- What to work on: Lines with the word "unconnected": copy all of them from the entries below.

- Given information:
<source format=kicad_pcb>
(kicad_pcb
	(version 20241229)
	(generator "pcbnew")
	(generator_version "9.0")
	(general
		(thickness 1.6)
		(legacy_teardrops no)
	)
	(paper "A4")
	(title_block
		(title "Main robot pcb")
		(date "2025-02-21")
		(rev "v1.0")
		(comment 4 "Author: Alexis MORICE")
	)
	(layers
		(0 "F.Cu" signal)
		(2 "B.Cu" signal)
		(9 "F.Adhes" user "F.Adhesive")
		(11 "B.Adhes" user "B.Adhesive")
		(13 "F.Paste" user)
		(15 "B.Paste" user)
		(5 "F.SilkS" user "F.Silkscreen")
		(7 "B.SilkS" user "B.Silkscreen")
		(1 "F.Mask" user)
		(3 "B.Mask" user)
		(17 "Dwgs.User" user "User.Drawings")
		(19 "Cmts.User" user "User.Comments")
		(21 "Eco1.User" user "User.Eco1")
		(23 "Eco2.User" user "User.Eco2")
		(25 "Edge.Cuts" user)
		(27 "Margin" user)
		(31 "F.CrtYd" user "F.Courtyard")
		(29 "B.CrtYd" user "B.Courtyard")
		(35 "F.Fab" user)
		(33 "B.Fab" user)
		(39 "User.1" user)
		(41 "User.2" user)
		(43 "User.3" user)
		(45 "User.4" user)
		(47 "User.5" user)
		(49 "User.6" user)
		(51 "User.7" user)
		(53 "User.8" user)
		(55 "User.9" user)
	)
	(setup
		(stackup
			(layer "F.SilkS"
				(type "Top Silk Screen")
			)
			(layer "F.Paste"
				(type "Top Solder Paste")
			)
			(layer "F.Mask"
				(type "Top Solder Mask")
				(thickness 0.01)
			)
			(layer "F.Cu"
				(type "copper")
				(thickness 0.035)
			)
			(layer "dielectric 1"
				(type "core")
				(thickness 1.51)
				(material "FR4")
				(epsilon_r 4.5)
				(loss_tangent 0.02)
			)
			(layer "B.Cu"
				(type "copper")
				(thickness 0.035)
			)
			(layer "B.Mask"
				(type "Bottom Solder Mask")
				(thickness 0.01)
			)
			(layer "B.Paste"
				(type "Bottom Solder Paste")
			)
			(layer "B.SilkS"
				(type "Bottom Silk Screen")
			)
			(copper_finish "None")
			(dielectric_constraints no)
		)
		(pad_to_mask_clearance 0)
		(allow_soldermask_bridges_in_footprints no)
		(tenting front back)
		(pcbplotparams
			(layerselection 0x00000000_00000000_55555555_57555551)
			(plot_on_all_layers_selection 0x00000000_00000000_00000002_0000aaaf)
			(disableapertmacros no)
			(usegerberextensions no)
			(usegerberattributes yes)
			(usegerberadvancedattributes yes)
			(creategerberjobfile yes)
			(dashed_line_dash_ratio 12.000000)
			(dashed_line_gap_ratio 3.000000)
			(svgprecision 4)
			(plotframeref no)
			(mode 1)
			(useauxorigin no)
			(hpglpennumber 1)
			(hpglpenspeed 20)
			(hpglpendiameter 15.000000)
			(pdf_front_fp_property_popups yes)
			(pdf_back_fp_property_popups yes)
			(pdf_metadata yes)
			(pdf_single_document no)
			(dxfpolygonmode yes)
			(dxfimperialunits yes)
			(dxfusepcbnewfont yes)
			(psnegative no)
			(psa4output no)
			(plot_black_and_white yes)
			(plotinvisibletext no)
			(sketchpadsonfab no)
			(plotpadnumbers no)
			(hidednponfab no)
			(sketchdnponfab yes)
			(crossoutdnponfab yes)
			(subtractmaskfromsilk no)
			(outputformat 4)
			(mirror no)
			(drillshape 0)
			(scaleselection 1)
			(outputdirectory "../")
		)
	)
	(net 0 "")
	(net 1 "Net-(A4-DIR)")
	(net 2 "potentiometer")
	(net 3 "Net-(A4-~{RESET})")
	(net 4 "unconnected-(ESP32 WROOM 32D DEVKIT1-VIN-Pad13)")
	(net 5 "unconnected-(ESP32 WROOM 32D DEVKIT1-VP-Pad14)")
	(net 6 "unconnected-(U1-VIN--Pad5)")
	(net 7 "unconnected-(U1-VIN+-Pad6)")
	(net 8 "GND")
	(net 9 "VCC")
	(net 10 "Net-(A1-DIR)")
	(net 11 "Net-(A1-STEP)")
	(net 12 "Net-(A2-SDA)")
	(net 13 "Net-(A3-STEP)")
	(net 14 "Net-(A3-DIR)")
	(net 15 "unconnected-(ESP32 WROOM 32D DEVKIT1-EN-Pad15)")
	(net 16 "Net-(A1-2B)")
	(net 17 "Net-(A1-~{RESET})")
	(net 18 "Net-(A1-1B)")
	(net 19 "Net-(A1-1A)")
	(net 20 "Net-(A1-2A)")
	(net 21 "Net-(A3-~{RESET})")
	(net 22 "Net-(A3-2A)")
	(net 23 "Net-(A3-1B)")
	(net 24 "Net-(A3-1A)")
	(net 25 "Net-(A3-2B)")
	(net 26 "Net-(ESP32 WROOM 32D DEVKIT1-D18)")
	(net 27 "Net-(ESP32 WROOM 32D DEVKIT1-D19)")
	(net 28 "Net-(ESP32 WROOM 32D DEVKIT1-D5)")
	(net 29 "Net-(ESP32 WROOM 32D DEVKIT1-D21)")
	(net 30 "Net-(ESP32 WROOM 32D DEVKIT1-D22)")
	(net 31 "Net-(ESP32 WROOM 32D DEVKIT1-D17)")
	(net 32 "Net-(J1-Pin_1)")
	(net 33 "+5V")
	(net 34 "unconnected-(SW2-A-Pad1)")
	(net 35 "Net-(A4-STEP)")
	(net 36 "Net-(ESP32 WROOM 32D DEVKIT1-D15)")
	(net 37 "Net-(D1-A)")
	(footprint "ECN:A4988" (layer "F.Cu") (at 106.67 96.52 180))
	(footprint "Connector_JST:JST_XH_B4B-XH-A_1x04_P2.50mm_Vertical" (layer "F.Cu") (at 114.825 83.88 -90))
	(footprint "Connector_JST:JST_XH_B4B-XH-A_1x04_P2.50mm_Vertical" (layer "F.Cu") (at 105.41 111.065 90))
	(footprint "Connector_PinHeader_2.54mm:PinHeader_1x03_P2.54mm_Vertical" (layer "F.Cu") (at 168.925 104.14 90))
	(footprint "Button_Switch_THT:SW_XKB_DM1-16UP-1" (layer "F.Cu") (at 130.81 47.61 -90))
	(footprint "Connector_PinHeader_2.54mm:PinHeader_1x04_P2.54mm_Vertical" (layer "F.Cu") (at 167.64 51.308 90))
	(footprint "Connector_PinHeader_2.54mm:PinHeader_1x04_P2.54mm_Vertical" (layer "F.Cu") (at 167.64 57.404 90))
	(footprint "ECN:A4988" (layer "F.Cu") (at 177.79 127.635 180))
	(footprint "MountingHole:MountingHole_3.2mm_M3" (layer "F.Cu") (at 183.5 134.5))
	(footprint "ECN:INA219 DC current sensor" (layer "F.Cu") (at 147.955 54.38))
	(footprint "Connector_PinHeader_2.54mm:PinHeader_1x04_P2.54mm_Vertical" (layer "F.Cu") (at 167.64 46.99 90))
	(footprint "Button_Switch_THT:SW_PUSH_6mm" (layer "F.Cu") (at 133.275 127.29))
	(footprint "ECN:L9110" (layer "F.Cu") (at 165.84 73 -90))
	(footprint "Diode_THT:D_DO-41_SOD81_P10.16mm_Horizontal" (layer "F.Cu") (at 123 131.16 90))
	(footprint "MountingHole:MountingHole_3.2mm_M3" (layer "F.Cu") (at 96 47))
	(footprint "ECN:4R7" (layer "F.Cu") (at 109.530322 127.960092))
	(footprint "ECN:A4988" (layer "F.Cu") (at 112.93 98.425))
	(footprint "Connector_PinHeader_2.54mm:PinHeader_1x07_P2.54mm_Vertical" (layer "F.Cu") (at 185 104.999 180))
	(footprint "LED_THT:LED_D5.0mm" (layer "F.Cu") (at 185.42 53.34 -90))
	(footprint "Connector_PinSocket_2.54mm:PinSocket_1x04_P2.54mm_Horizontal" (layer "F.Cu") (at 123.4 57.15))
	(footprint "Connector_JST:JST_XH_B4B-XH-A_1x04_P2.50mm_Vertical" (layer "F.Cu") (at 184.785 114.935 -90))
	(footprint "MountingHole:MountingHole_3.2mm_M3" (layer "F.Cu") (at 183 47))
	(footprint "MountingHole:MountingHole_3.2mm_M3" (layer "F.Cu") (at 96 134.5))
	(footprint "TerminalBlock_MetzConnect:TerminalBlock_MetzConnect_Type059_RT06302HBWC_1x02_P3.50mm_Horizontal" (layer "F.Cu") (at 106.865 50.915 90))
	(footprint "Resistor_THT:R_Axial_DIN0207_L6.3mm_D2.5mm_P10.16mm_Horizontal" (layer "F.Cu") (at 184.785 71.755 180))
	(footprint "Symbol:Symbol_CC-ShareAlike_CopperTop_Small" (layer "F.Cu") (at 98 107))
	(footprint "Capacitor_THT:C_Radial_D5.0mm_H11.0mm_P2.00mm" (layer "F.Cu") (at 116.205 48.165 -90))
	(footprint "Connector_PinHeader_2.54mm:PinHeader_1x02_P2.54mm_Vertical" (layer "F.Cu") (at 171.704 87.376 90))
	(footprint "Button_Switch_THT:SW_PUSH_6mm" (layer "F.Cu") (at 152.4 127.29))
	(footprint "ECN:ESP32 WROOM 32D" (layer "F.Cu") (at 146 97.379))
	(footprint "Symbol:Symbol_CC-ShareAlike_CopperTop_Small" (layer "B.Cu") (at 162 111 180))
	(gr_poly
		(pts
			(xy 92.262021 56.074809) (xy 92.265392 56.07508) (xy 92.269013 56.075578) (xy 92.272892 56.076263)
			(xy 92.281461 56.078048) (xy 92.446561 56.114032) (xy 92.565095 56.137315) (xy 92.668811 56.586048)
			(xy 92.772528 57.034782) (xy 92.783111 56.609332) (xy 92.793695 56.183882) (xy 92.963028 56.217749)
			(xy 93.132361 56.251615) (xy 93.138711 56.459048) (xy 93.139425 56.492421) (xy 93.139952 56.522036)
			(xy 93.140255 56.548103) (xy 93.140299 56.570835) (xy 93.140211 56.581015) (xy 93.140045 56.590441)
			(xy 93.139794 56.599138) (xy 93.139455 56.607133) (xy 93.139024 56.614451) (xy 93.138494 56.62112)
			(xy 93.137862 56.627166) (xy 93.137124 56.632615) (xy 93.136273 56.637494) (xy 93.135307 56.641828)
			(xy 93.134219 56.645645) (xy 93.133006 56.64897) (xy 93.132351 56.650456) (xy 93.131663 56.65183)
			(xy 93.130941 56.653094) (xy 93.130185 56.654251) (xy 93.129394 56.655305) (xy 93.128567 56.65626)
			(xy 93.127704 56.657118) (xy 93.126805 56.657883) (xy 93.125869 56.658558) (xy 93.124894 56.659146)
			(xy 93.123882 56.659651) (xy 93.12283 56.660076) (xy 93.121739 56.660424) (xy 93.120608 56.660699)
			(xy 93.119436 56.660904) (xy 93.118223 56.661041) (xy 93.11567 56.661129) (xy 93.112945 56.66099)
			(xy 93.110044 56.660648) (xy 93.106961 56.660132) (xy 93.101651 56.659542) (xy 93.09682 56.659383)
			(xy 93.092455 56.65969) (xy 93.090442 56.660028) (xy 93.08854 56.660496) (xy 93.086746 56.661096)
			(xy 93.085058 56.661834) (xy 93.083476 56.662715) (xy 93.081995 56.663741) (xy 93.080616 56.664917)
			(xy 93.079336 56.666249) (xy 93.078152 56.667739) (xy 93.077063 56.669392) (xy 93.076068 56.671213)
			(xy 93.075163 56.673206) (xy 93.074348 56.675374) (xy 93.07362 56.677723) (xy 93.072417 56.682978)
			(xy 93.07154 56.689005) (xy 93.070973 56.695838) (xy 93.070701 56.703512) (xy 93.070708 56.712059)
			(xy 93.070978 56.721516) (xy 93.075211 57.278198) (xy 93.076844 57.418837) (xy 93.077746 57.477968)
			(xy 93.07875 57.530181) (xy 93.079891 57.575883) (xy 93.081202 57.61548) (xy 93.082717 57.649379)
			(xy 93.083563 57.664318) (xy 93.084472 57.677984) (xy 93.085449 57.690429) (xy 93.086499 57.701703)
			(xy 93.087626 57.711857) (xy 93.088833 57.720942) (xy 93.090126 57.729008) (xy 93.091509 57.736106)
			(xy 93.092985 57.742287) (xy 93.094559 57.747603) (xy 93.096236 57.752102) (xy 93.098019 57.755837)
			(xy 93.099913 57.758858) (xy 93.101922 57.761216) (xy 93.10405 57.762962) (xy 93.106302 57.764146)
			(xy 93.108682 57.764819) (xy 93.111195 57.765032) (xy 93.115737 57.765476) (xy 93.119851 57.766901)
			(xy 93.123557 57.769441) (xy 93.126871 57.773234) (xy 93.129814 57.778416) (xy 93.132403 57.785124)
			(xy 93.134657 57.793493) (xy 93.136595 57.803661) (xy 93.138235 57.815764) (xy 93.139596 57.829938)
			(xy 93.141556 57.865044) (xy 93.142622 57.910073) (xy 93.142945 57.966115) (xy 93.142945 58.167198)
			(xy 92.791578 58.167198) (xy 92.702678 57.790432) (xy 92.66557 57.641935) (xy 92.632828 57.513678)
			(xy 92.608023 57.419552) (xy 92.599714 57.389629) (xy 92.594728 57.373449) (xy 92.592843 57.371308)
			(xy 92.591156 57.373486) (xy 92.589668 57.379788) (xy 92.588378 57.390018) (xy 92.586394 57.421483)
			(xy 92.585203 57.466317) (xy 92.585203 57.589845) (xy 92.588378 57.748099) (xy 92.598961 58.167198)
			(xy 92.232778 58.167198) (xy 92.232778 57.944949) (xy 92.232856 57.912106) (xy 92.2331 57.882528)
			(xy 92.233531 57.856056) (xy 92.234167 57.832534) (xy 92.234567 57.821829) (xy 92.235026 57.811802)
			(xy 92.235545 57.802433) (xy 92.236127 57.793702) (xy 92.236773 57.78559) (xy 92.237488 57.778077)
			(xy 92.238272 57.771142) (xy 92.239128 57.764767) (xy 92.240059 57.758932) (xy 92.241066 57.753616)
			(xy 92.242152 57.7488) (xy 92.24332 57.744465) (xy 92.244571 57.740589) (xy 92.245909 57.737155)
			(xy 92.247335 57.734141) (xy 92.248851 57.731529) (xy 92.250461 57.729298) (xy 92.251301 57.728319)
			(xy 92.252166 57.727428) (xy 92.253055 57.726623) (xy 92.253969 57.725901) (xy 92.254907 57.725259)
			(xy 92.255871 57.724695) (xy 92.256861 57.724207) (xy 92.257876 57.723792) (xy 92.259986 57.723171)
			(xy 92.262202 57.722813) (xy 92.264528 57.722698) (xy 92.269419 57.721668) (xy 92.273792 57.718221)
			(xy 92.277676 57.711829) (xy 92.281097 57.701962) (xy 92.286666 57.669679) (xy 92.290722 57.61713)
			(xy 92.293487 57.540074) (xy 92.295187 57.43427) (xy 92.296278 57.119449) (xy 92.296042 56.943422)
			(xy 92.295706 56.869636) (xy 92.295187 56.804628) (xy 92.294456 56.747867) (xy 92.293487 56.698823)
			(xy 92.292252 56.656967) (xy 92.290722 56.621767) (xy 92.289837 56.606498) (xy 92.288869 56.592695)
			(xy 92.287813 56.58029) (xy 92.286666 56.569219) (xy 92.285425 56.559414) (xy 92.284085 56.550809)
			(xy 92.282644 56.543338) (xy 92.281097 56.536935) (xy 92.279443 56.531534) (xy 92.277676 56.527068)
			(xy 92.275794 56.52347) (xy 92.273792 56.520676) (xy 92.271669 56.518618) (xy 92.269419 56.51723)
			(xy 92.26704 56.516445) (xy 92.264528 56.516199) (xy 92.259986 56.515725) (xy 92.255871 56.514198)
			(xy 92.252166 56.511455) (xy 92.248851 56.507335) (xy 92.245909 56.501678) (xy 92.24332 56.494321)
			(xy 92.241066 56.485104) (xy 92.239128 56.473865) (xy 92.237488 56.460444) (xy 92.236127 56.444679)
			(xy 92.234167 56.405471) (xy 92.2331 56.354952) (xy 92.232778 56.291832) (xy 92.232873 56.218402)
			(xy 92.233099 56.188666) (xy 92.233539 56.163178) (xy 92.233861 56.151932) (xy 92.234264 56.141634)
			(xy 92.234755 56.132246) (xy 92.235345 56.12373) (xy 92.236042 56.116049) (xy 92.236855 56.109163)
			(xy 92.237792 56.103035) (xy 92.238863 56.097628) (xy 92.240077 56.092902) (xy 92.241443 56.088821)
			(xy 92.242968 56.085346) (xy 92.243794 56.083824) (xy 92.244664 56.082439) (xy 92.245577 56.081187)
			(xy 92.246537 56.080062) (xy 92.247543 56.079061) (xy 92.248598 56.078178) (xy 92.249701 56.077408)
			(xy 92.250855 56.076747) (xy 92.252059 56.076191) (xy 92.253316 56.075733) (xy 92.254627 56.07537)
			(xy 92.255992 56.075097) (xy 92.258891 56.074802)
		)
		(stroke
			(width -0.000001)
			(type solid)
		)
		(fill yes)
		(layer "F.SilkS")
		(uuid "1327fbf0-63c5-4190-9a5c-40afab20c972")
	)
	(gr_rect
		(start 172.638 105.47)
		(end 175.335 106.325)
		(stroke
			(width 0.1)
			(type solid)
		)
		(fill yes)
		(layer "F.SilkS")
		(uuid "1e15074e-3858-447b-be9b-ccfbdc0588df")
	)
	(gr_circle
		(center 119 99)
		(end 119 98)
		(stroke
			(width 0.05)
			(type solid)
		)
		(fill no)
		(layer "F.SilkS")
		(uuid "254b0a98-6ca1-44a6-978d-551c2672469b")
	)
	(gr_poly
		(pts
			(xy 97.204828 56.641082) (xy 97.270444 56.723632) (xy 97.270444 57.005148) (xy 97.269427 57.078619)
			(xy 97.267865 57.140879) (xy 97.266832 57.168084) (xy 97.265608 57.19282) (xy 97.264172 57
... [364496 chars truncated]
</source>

- Finished exercise:
	(net 4 "unconnected-(ESP32 WROOM 32D DEVKIT1-VIN-Pad13)")
	(net 5 "unconnected-(ESP32 WROOM 32D DEVKIT1-VP-Pad14)")
	(net 6 "unconnected-(U1-VIN--Pad5)")
	(net 7 "unconnected-(U1-VIN+-Pad6)")
	(net 15 "unconnected-(ESP32 WROOM 32D DEVKIT1-EN-Pad15)")
	(net 34 "unconnected-(SW2-A-Pad1)")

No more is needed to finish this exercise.